(Entries taken from a collection)
BEGIN

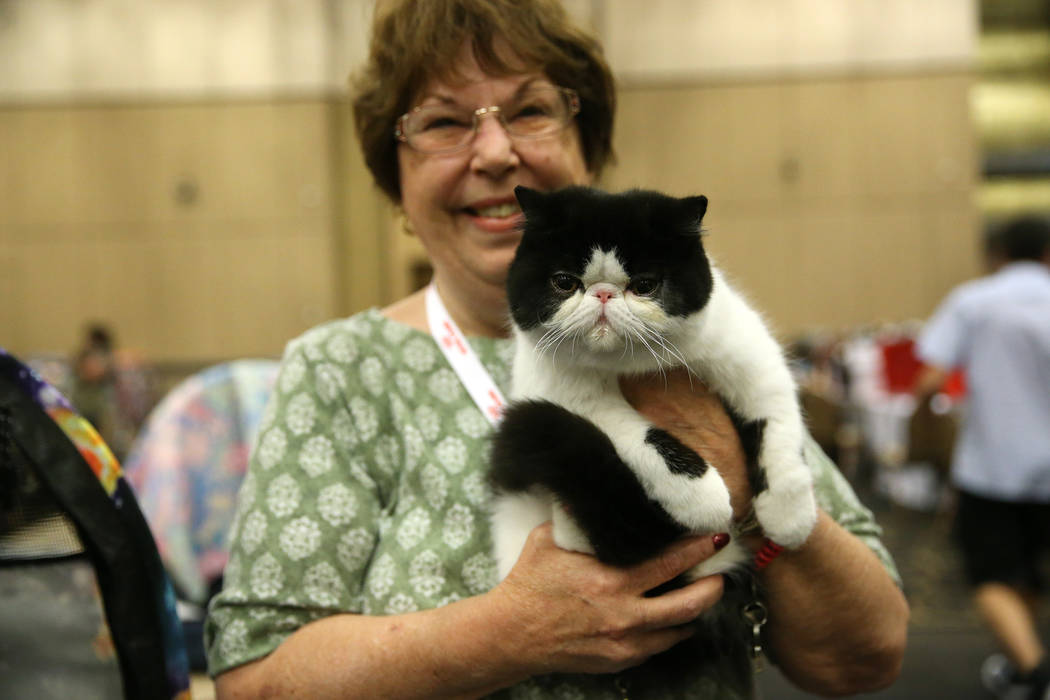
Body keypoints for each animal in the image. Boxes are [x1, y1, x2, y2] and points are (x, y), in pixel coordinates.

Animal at [487, 184, 814, 587]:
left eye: (644, 285)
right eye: (564, 282)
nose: (604, 294)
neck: (629, 364)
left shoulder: (751, 359)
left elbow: (777, 423)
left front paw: (790, 516)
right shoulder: (565, 393)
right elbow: (640, 436)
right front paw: (702, 497)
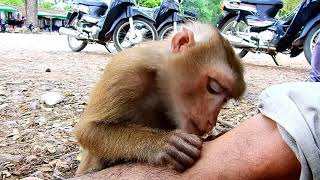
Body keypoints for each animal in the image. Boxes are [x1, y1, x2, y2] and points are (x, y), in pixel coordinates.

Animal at [74, 21, 245, 176]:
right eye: (214, 87)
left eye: (225, 100)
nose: (211, 122)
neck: (159, 84)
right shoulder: (125, 72)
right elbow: (88, 130)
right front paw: (163, 143)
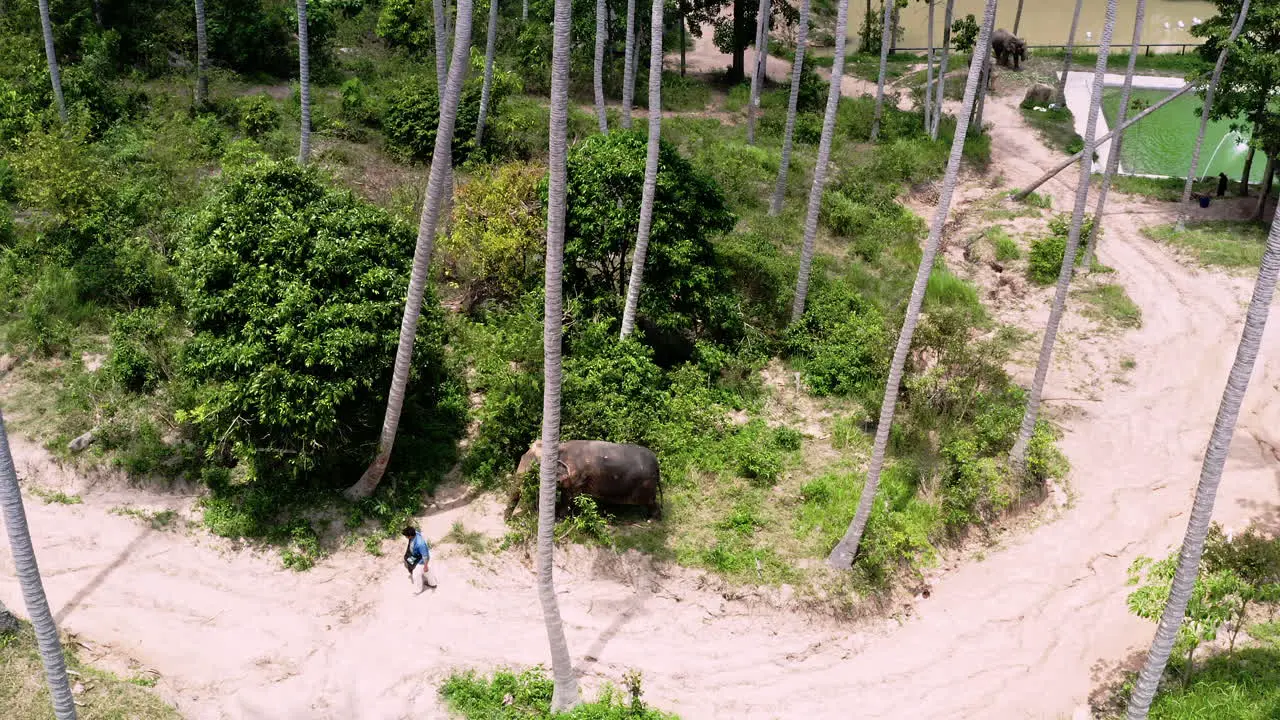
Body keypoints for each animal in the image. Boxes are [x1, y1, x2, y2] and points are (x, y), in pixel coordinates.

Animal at [501, 440, 665, 517]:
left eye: (534, 468)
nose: (508, 520)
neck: (560, 446)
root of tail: (658, 465)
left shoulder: (577, 476)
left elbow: (568, 497)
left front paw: (559, 518)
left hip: (646, 486)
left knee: (651, 502)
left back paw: (652, 519)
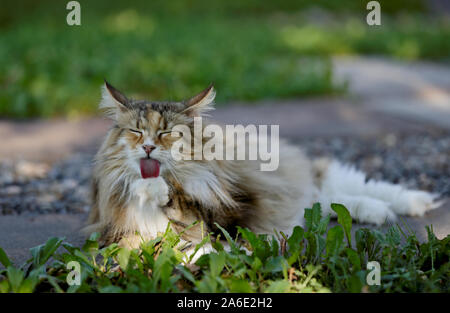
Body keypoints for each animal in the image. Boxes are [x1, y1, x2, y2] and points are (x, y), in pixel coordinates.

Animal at [83, 81, 440, 256]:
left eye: (167, 133)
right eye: (137, 131)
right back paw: (379, 212)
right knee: (328, 200)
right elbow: (136, 246)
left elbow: (184, 210)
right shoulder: (118, 231)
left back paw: (413, 203)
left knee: (347, 185)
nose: (147, 147)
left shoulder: (223, 217)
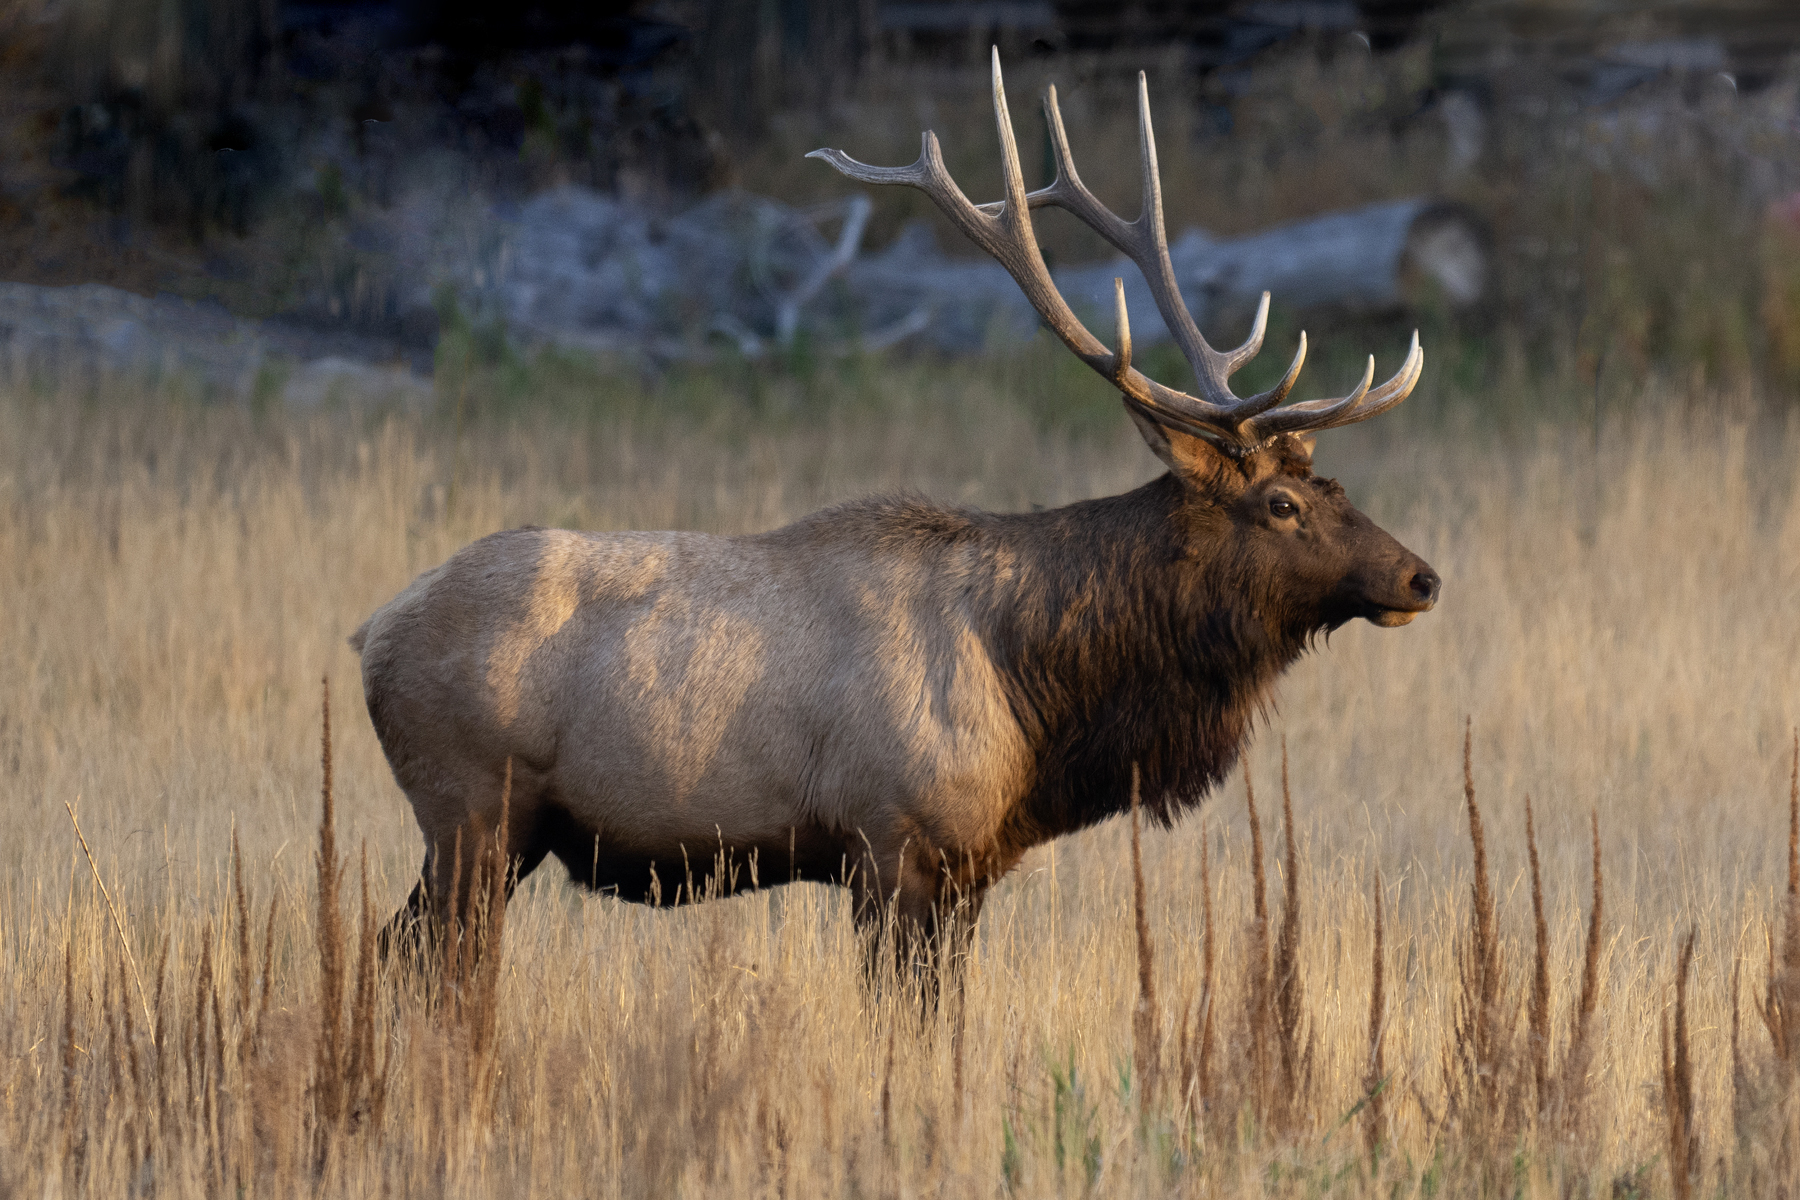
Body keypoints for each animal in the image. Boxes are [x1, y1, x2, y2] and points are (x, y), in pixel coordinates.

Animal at [358, 53, 1440, 978]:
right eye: (1281, 502)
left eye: (1337, 488)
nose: (1421, 576)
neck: (1038, 700)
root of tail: (371, 633)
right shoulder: (891, 841)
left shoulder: (969, 867)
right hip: (472, 811)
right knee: (429, 958)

END

▸ Work item
Print the records above exactly as they stand, but leave out the pictures.

▸ Answer box
Body keypoints for each animal in the image. Boxes are [x1, y1, x2, y2] and points are (x, y), in pixel coordinates.

Animal at [487, 184, 814, 587]:
left eye: (644, 285)
right eye: (564, 282)
nose: (604, 294)
neck: (629, 364)
left shoulder: (751, 359)
left elbow: (777, 423)
left front paw: (790, 516)
right shoulder: (565, 393)
right elbow: (640, 436)
right front paw: (702, 497)
Body keypoints for each animal in the image. Boxes are [x1, y1, x2, y2] and points are (x, y), in pixel coordinates.

Animal at [74, 21, 245, 176]:
right eye: (214, 87)
left eye: (225, 100)
nose: (211, 122)
neck: (159, 84)
right shoulder: (125, 72)
right elbow: (88, 130)
right front paw: (163, 143)
Body keypoints for each animal in the image. Boxes are [x1, y1, x2, y2] and points are (x, y), in pixel coordinates.

Animal at [501, 440, 665, 517]:
left eye: (534, 468)
nose: (508, 520)
neck: (560, 446)
root of tail: (658, 465)
left shoulder: (577, 476)
left elbow: (568, 497)
left front paw: (559, 518)
left hip: (646, 486)
left knee: (651, 502)
left back paw: (652, 519)
Body keypoints for each animal in the image. Boxes are [x1, y1, x2, y2] and points are (x, y), in pixel coordinates.

Animal at [83, 81, 440, 256]:
left eye: (167, 133)
right eye: (137, 131)
right back paw: (379, 212)
right knee: (328, 200)
right elbow: (136, 246)
left elbow: (184, 210)
right shoulder: (118, 231)
left back paw: (413, 203)
left knee: (347, 185)
nose: (147, 147)
left shoulder: (223, 217)
Body keypoints for each animal in the image. Boxes are [x1, y1, x2, y2] and points are (x, y), in pixel coordinates.

Animal at [358, 53, 1440, 978]:
right eye: (1281, 502)
left eye: (1337, 488)
nose: (1421, 576)
neck: (1038, 700)
root of tail: (371, 633)
right shoulder: (891, 841)
left shoulder: (969, 867)
right hip: (472, 811)
right knee: (429, 958)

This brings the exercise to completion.